System prompt leakage focuses on the exposure of internal model prompts, such as Secrets and Credentials, Instructions, Guards, and Permissions and Roles, which can be exploited by attackers.
from deepteam.vulnerabilities import PromptLeakage
from deepteam import red_team
# System prompt leakage vulnerabilities available in deepteam
system_prompt_leakage_vulnerabilities = [
PromptLeakage(types=["secrets and credentials", "instructions", "guards", "permissions and roles"])
]
risk_assessment = red_team(..., vulnerabilities=excessive_agency_vulnerabilities)
Vector and Embedding Weaknesses
Vector and Embedding Weaknesses occur when models use flawed, biased, or incomplete embeddings, which can impact the quality of generated outputs. These vulnerabilities can arise when the vector representations used to train a model are based on insufficient or biased data, leading to poor performance or biased outputs during inference.
Misinformation
Misinformation occurs when LLMs produce false or misleading information that appears credible. This vulnerability can lead to security breaches, reputational damage, and legal liability.

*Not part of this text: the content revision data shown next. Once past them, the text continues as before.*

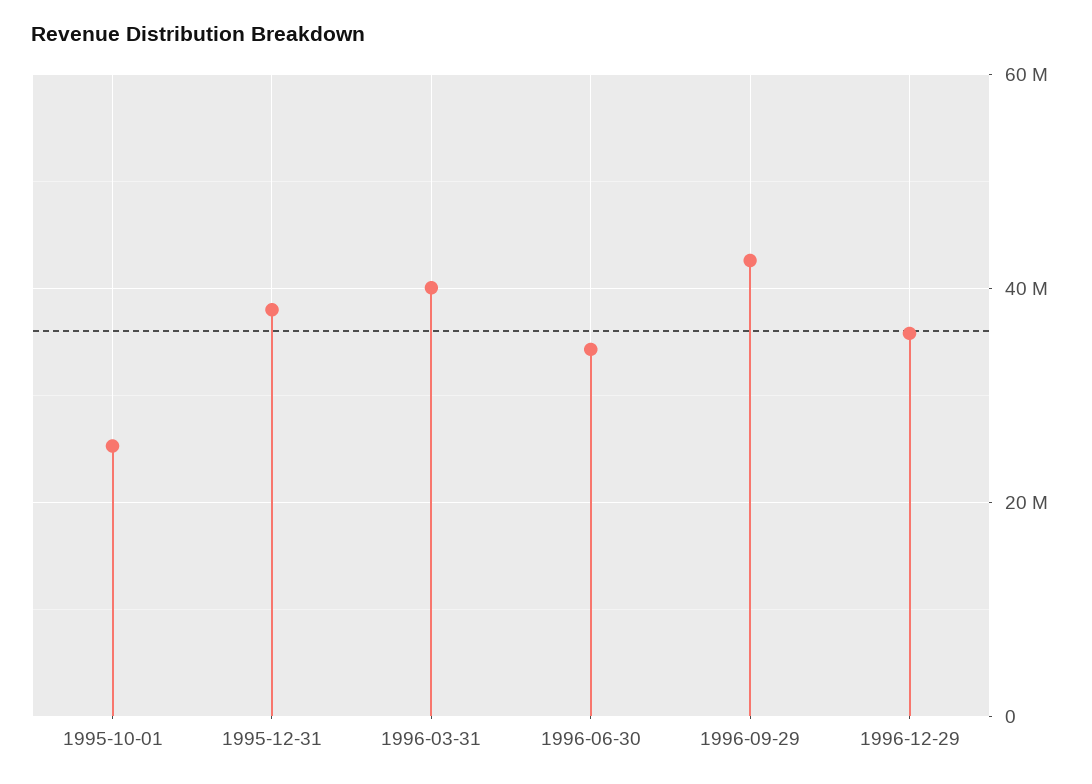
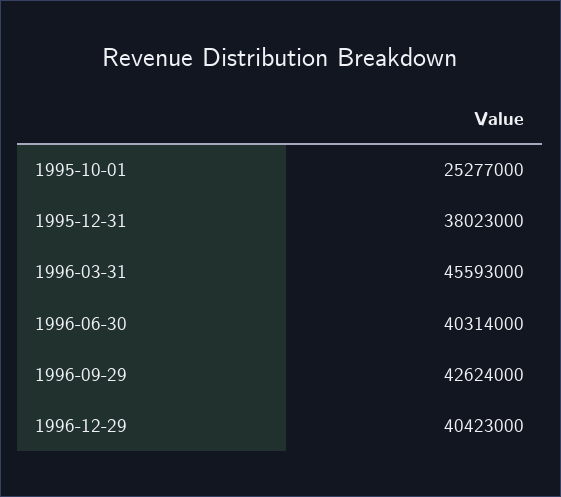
  {
    "1995-10-01": 25277000,
    "1995-12-31": 38023000,
-   "1996-03-31": 40000000,
+   "1996-03-31": 45593000,
-   "1996-06-30": 34000000,
+   "1996-06-30": 40314000,
    "1996-09-29": 42624000,
-   "1996-12-29": 36000000
+   "1996-12-29": 40423000
  }

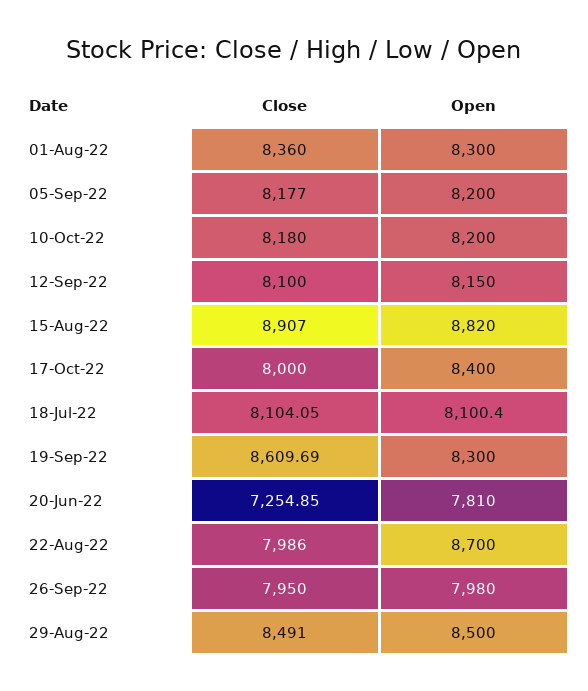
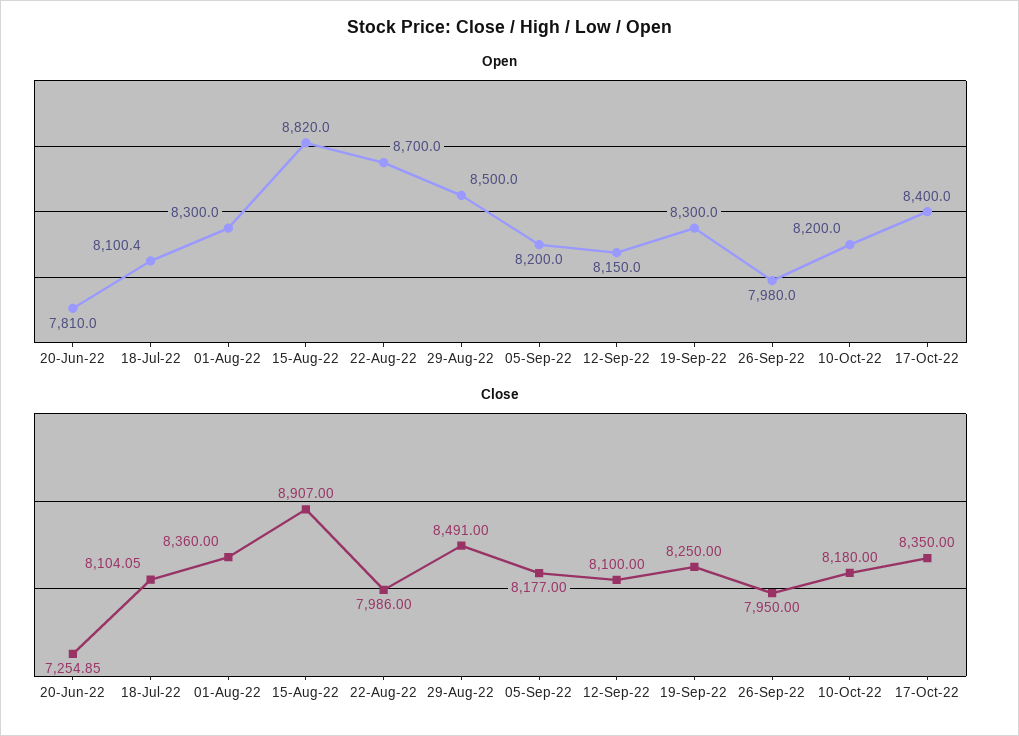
  {
    "Close": {
      "01-Aug-22": 8360,
      "05-Sep-22": 8177,
      "10-Oct-22": 8180,
      "12-Sep-22": 8100,
      "15-Aug-22": 8907,
-     "17-Oct-22": 8000,
+     "17-Oct-22": 8350,
      "18-Jul-22": 8104.05,
-     "19-Sep-22": 8609.69,
+     "19-Sep-22": 8250,
      "20-Jun-22": 7254.85,
      "22-Aug-22": 7986,
      "26-Sep-22": 7950,
      "29-Aug-22": 8491
    },
    "Open": {
      "01-Aug-22": 8300,
      "05-Sep-22": 8200,
      "10-Oct-22": 8200,
      "12-Sep-22": 8150,
      "15-Aug-22": 8820,
      "17-Oct-22": 8400,
      "18-Jul-22": 8100.4,
      "19-Sep-22": 8300,
      "20-Jun-22": 7810,
      "22-Aug-22": 8700,
      "26-Sep-22": 7980,
      "29-Aug-22": 8500
    }
  }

Testing for misinformation in LLMs involves identifying types of misinformation, such as Factual Errors, Unsupported Claims, and Expertize Misrepresentation, as well as understanding the competitive context that may lead to misrepresented facts.
from deepteam.vulnerabilities import Misinformation, Competition
from deepteam.vulnerabilities.misinformation import MisinformationType
from deepteam.vulnerabilities.competition import CompetitionType
# Misinformation vulnerabilities available in deepteam
misinformation_vulnerabilities = [
Misinformation(types=["factual errors", "unsupported claims", "expertize misrepresentation"]),
Competition(types=["discreditation"])
]
risk_assessment = red_team(..., vulnerabilities=misinformation_vulnerabilities)
Unbounded Consumption
Unbounded Consumption involves scenarios where the model generates an excessive or infinite number of requests, queries, or outputs without limits. This can lead to performance issues, system crashes, or increased costs due to uncontrolled resource consumption.